▸ **Problem requirements**: Only the lines from the one containing "vfov_deg: 19.6" through the one containing "exposure_s: 1/1000" should be printed, exactly as they appear below, with both ends included.

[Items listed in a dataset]
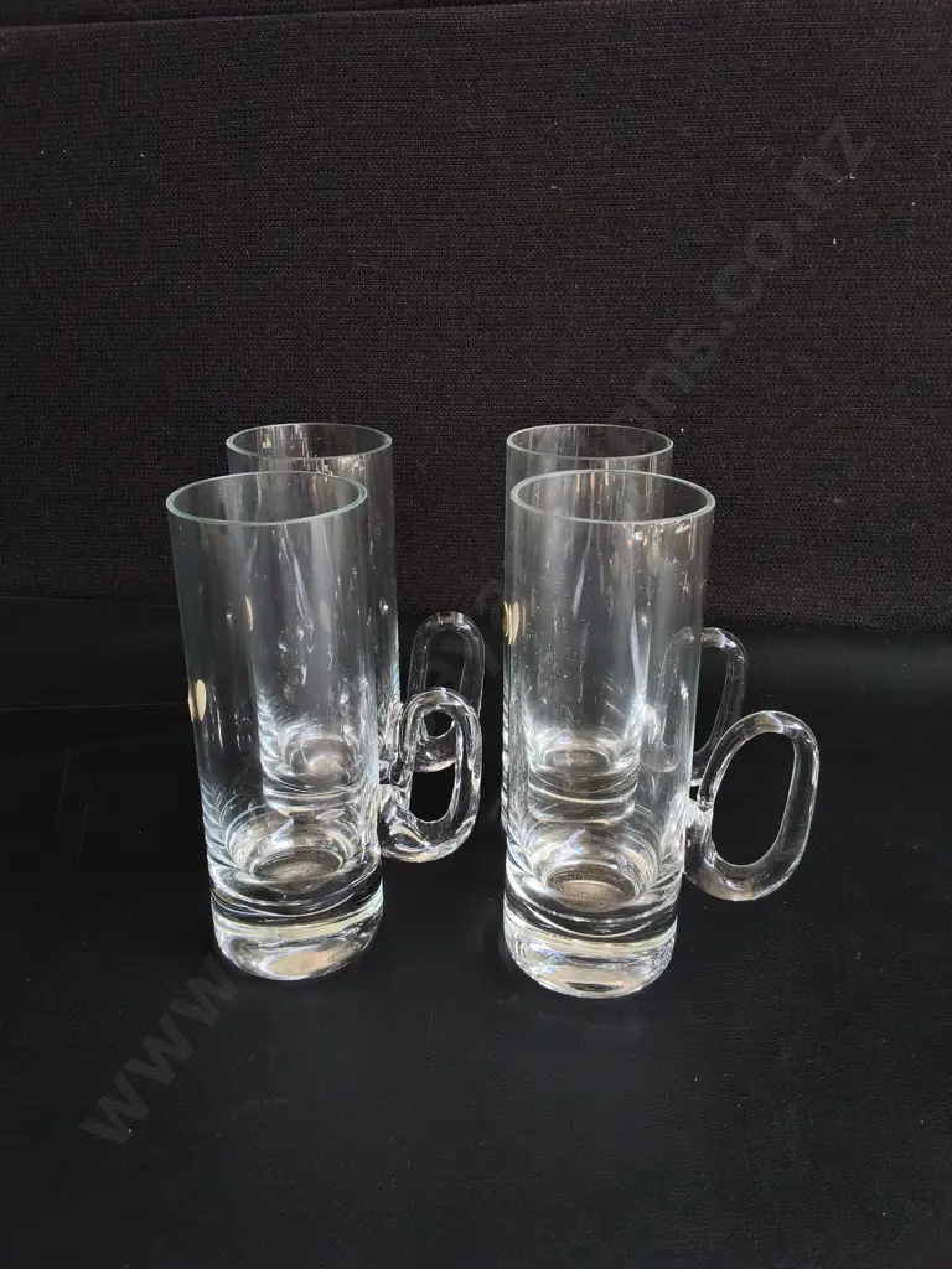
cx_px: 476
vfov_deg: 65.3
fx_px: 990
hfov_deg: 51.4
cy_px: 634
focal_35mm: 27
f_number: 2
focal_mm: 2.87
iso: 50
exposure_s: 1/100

--

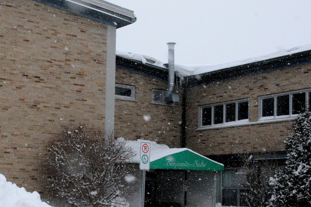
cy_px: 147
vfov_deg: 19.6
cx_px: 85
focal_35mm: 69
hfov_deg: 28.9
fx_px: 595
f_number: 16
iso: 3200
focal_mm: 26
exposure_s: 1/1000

▸ **Solution for this task**:
vfov_deg: 19.6
cx_px: 85
focal_35mm: 69
hfov_deg: 28.9
fx_px: 595
f_number: 16
iso: 3200
focal_mm: 26
exposure_s: 1/1000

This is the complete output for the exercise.